Sur la parole des jeunes : Daniel Favre (Transformer la Violence des Elèves, 2007, Dunod) a mené des expériences en collège. Des ateliers auprès de collégiens dits violents sur la communication, l’expression et la pensée non dogmatique ont conduit à diminuer de 60% leur agressivité. On rejoint la pensée de Vygostky, qui a définit deux fonctions au langage : la fonction sociale (communiquer avec les autres), et la fonction régulatrice (qui permet de contrôler ses comportements). L’émotion doit s’exprimer : si ce n’est par le langage cela se fera par les actes et le corps.

Daniel Favre définit la violence comme un ensemble de comportements résultant d’un besoin acquis de rendre l’autre faible, impuissant ou mal à l’aise pour se sentir soi-même fort, puissant et confortable.
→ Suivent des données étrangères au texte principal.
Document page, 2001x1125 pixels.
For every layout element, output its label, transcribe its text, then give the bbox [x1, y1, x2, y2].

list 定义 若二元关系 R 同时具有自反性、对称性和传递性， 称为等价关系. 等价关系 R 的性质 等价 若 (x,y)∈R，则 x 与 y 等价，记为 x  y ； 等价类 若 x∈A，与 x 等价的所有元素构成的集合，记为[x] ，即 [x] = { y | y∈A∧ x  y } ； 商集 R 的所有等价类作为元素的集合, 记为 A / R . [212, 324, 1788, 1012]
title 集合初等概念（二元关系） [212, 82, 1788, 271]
Elle très souvent associée à la dépression et l’anxiété. Les jeunes ont alors besoin de voir que l’on peut parler de ses ressentis sans pour autant s’affaiblir. En cela, une parole juste et authentique des éducateurs leur sera extrêmement précieuse.
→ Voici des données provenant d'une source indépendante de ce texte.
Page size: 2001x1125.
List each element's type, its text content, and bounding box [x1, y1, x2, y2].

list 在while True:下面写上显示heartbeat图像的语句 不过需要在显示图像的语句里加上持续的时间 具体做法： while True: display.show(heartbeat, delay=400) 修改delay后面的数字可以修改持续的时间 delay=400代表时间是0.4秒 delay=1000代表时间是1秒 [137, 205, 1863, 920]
Offrir aux jeunes des espaces d'expression

Revenons aux violences verbales sexualisées : comment offrir aux jeunes des espaces, des possibilités d’expression de leurs propres émotions et de leurs questions autour de l’amour et la sexualité ? Comment les aider à être créateurs de leur propre vie, de leur mode de relation aux autres ? Diverses institutions mettent en place des ateliers, groupes de paroles, avec en support des films, ou l’appui d’intervenants extérieurs…

Sur le regard de l’institution : concernant les débordements de langage, le risque, selon Denis Vaginay (psychologue, sexologue) est d’adopter une attitude essentiellement normative et corrective. Nous sommes, du point de vue de la sexualité, dans une société à la fois très excitante (beaucoup d’images et de paroles sexualisées sont à la portée des jeunes) et très peu permissive, d’autant plus en institution. On constate que dans les institutions les moins permissives (pas de bisous…), les VVS sont plus importantes. Comment trouver les règles les plus justes ?

Sur la réponse des professionnels : que faire de toute cette violence encaissée chaque jour ? Dans quel espace vont-ils déposer cela ? Il s’agit pour chacun de prendre ses responsabilités : à l’institution de mettre en place des espaces tiers pour les professionnels, à chacun des professionnels de solliciter et d’investir ses espaces en allant voir ce qui l’a blessé personnellement, ou éventuellement d’avoir recours à des stratégies personnelles (une heure de jardinage ou de piscine !), enfin au jeune d’assumer les conséquences de ses actes.

Le réflexe premier en situation de VVS serait de moraliser. Mais comment les jeunes peuvent-ils entendre le discours d’un adulte, alors qu’on leur répète par ailleurs (et ils l’ont parfois vécu douloureusement) que les adultes peuvent être dangereux pour eux ? Les jeunes ont besoin d’adultes plausibles, qui témoignent par leurs actes d’une autre manière de vivre ensemble. Cela ne peut se faire sans un travail personnel de l’adulte, capable de prendre du recul et de garder pour lui-même ce qui lui appartient quand il est touché par le jeune.


A chacun de se connaître soi-même, pour trouver la juste proximité avec le jeune, savoir faire un pas en arrière sans renoncer, pour pouvoir ensuite faire un pas en avant. A chacun de savoir dire s’il est encore dans l’acceptable ou s’il ne l’est plus. Pas de recettes pour cela, mais des vigilances, pour chacun des professionnels (éducateurs, psycho, infirmiers, etc.) comme pour les cadres en soutien de leurs équipes.